Shobe, reached afresh for this story, said he was unaware of developments that would support the former governor’s claim. "The whole idea that you could get a group of these statisticians to lie about these survey results they’re collecting and have that stick, that’s just crazy," Shobe said."These are career civil servants. Their incentives are to get the best possible numbers."
Shobe suggested we query University of Wisconsin economist Menzie Chinn who told us by email that he considers such critiques of the rate to be "specious;" Chinn pointed us to his October 2012 blog post taking to task a similar statement by business executive Jack Welch.
Asked to assess Perry’s comment in full, Chinn said: "It’s true that had the labor force participation rate not declined, and we used the number of employed actually observed to calculate a rate, then mechanically the unemployment rate would have to be higher." Regardless, he said, it’s not so that government statisticians changed the procedure for calculations in order to change the reported unemployment number – which Chinn said is how he would define "doctored."
By phone, Tara Sinclair, a George Washington University economist, said nothing notable has occurred to demonstrate the unemployment rate has been doctored or massaged, though in August 2014, Princeton University economist Alan Krueger and others wrote a paper pointing out fewer people are responding to the survey that feeds the rate.
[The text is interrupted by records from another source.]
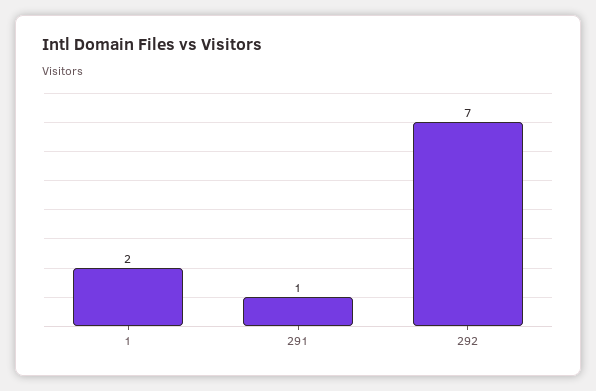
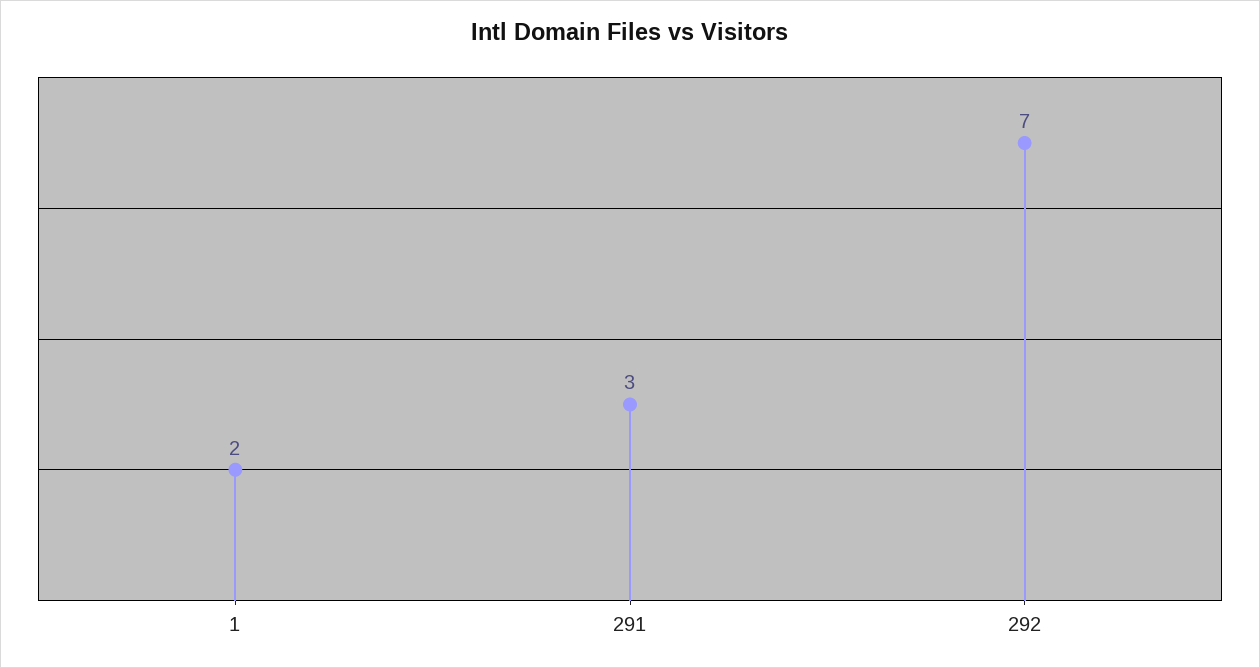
  {
    "1": 2,
-   "291": 1,
+   "291": 3,
    "292": 7
  }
A New York Times columnist, David Leonhardt, summarized the upshot as being a seeming "increase in the number of people who once would have qualified as officially unemployed and today are considered out of the labor force, neither working nor looking for work."
Sinclair speculated by email that Perry’s reference to discouraged workers being left out of the rate means he’d prefer to see the rate calculated with the workers counted. But the words "massaged" and "doctored," Sinclair said, each carries a charge, implying the rate is nefariously manipulated. "We have no evidence of that," Sinclair said.
Addressing Iowans, Perry said the official U.S. jobless rate "has been doctored, it’s been massaged."
There’s legitimate debate about what statistic best measures the state of the workforce and even agreement that the widely quoted unemployment rate (which Perry stressed as meaningful about a week before this Iowa stop) doesn’t provide the fullest picture of the labor force. But that's a far cry from showing the government is massaging or doctoring numbers, which implies organized underhanded wrongdoing.
Perry may yet elaborate. We find this claim factually unsupported and ridiculous. Pants on Fire!
PANTS ON FIRE – The statement is not accurate and makes a ridiculous claim.